Sierra sadece bana gülüyordu, sanki birinin mahremiyetini gizlice ihlal etmek en normal şeymiş gibi duvara yaslanmış.
"Bunu unuttun ve giymene yardım etmem gerekebilir, bu kesiklerden bazılarına ulaşmak zor yerlerde." Bana fısıldıyor ve sonra tartışma bitmiş gibi parmağını döndürerek arkamı dönmemi işaret ediyor. Hareket etmiyorum, sadece ona bakıyorum. "İşbirliği yapsan da yapmasan da sana yardım edeceğim, bu yüzden isteyerek yardım etmeme izin verirsen zamandan tasarruf etmiş oluruz." Sadece gözünü kırpmadan bakıyor. "Henüz soru sormayacağım." Kararlı bakışı değişmiyor.

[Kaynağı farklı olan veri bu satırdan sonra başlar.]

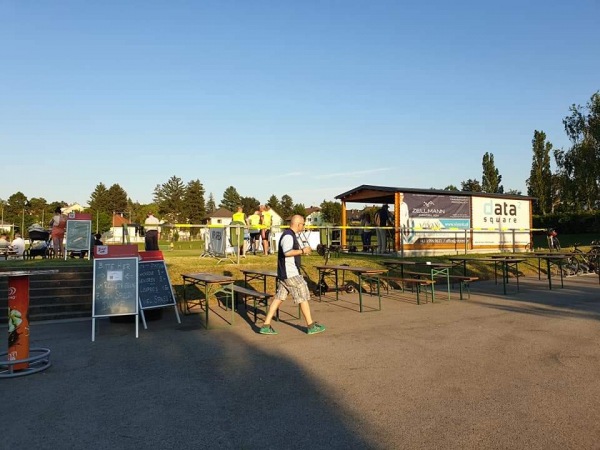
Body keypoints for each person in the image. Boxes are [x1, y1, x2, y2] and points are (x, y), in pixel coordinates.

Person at [259, 215, 326, 335]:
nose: (304, 226)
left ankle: (266, 325)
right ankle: (310, 326)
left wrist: (300, 253)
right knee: (303, 296)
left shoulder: (289, 235)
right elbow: (287, 252)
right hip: (291, 274)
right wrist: (302, 251)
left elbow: (290, 252)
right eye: (303, 224)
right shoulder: (288, 236)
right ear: (298, 224)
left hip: (285, 274)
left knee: (279, 298)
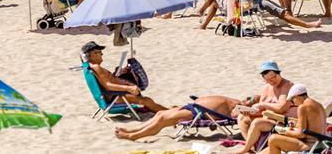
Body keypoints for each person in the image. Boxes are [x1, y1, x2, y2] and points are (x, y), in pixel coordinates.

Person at [228, 61, 297, 154]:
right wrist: (250, 112)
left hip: (282, 121)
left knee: (257, 122)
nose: (272, 81)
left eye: (273, 77)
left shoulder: (287, 85)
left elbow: (282, 108)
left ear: (279, 73)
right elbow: (261, 111)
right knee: (242, 118)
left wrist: (264, 105)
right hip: (268, 118)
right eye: (268, 80)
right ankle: (251, 147)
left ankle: (245, 149)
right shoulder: (267, 88)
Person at [83, 42, 167, 113]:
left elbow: (106, 81)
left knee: (146, 100)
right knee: (147, 101)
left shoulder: (92, 67)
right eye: (100, 52)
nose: (102, 54)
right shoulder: (96, 67)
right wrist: (128, 88)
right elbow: (108, 85)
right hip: (116, 96)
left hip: (115, 95)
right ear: (93, 55)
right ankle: (169, 114)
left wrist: (117, 73)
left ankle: (167, 112)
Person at [114, 95, 242, 141]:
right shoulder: (235, 101)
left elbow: (235, 117)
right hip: (192, 107)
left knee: (162, 119)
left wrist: (244, 108)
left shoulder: (238, 109)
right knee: (160, 114)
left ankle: (134, 136)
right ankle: (133, 130)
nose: (248, 99)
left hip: (198, 113)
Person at [264, 84, 328, 154]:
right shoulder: (319, 105)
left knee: (273, 139)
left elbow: (301, 134)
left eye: (292, 101)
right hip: (322, 144)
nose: (294, 104)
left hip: (310, 146)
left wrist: (283, 131)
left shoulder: (303, 107)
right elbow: (309, 127)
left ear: (297, 97)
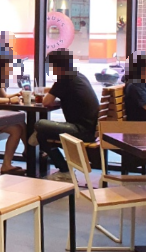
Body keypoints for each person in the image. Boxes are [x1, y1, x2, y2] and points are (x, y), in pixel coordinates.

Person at [35, 49, 100, 181]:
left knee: (39, 125)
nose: (51, 69)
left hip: (81, 130)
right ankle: (64, 170)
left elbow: (46, 102)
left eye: (51, 66)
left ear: (57, 66)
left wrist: (42, 92)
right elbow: (61, 91)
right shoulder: (77, 76)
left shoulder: (64, 79)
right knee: (41, 134)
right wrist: (48, 90)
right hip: (91, 128)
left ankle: (65, 171)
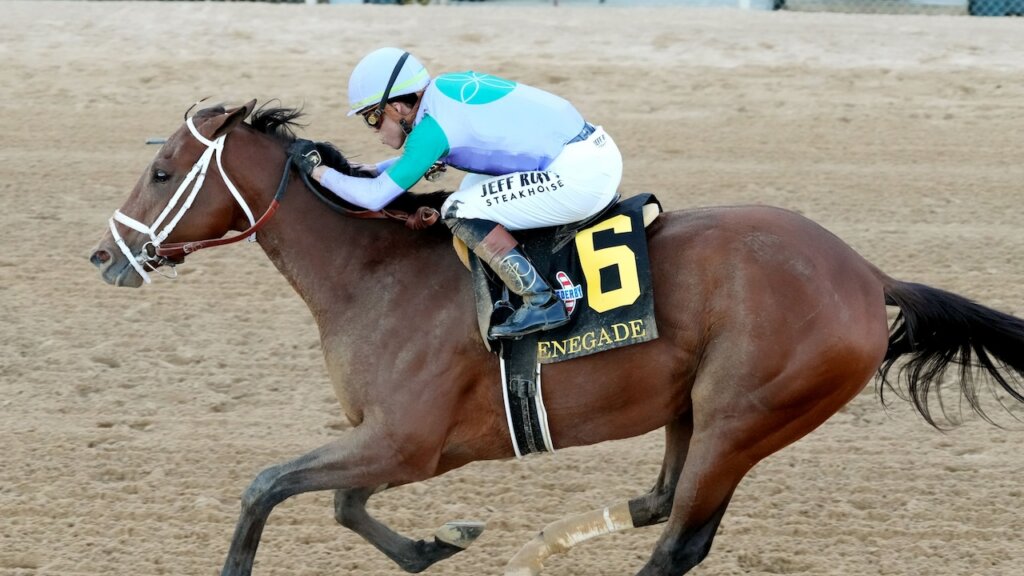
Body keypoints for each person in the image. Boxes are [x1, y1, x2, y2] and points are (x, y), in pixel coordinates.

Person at [296, 47, 623, 339]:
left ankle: (542, 300)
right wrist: (369, 168)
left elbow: (373, 197)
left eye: (372, 118)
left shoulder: (432, 130)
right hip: (592, 149)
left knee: (458, 208)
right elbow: (414, 160)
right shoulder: (441, 90)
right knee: (469, 188)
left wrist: (319, 172)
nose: (374, 129)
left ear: (396, 107)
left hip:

Copyright ©️ 2023 Miss L Writes and Ember Mantel Productions
Pekala, o zaman yardım geliyor. Havlumu gevşettim ve sırtımda on beş kırbaç izi olan yerimi açtım. En eskisi beşi, tarih dersinde soru sorarak boşa harcadığım on beş dakikadan kalma, bu da ekstra notlar almamıza ve ani bir sınava girmemize neden oldu. Öğretmenimiz sınavı bir gün önce belirtmiş olsa bile, bu onu 'bilinen' bir sınav yapıyordu. Öfkeli bir Kaley ile pazarlık yapmak mümkün değildi. En yeni on tanesi geçen yılın sonunda, çocuklar kurtlarını aldıktan hemen sonra oldu. Sanırım bu onların ünlü faktörünü artırdı ve kardeşimin yanında dururken ona bir soru sormam çok yakın bir mesafe oldu. Görünüşe göre senden daha iyi olan insanların kişisel alanında bulunmak cezalandırılabilir bir suç.
Sierra şaşırmış veya iğrenmişse hiçbir şey söylemedi. Sırtımdaki her kesiğe kremi sürerek süper nazikti. "Burada daha eski olan birkaç tane var, ancak krem bazı yara izlerini gidermeye yardımcı olabilir. Eminim ailem daha güçlü bir şeyler verebilir -"
"Hayır! Ben hallediyorum, söz veriyorum. Ailene söylemene gerek yok. Yine de teşekkür ederim." Kaba olmak istemedim, sadece yardım etmeye çalışıyordu, ancak Kaley'e onun sözde cezalarını alacak kadar zayıf olduğum fikrini vermek istemiyordum ve Sierra'nın ailesiyle bu konuda konuşmasına izin verirsem, bunun Alfa'ya ve Luna'ya ve kim bilir daha kimlere ulaşma olasılığı var. Ne kadar az insan bilirse benim için o kadar iyi.
"Eğer öyle diyorsan. Neyse, okulu gezdirecek birine ihtiyacım var, var mısın?" Konuyu o kadar aniden değiştirdi ki neredeyse boynum kırılıyordu.
"Şey, elbette, giyineyim o zaman gidip programını alabiliriz." Dışarı çıkma ipucunu almadı ve havlumun altında garip bir şekilde giyinmek zorunda kaldım. Eminim beni rahatsız ettiğini biliyor.
Antrenman sahalarından sadece bir blok ötede olan okula doğru yola çıktık. Sierra'yı ana ofise götürdüm ve onu sekretere tanıştırdım, o da ona programını, dolabını ve şifresini ayarladı, sonra hala yaklaşık 45 dakika erken olduğu için okulu gezmeye gittik. Çocukların çoğu antrenmandan sonra eve gidiyordu. Sadece Delta Kyle ile takılmak veya soyunma odasında olmak beni Kaley'den biraz daha uzun süre güvende tutuyordu. Sierra ve benim birkaç dersimiz birlikte olduğunu öğrendim, çocuklardan gibi benden bir yaş büyük, ama ben bazı ileri düzey dersler alıyordum, ki bu benim okulumda sadece 'bir sonraki sınıf' anlamına geliyordu.
"Yani ilk iki dersimiz en azından birlikte, bu işleri çok daha eğlenceli hale getirecek." Bunu küçük, mutlu bir cıvıltıyla söylüyor. "Kimleri bilmen gerektiğini ve kimlerden uzak durman gerektiğini göstermen gerekecek."
"Şey, bunu yapacak kişi olduğumu sanmıyorum. Genellikle kendime saklarım ve olabildiğince arka plana karışırım. Hiç popüler değilim ve sosyal ortamdan kaçınmak benim işim gibi." Günün ilk dersine geldiğimizde ve her zamanki yerimi almak için odanın arkasına doğru yürürken söyledim. Sadece karşılık olarak homurdandı, ama hiçbir şey söylemedi ve beni takip etti.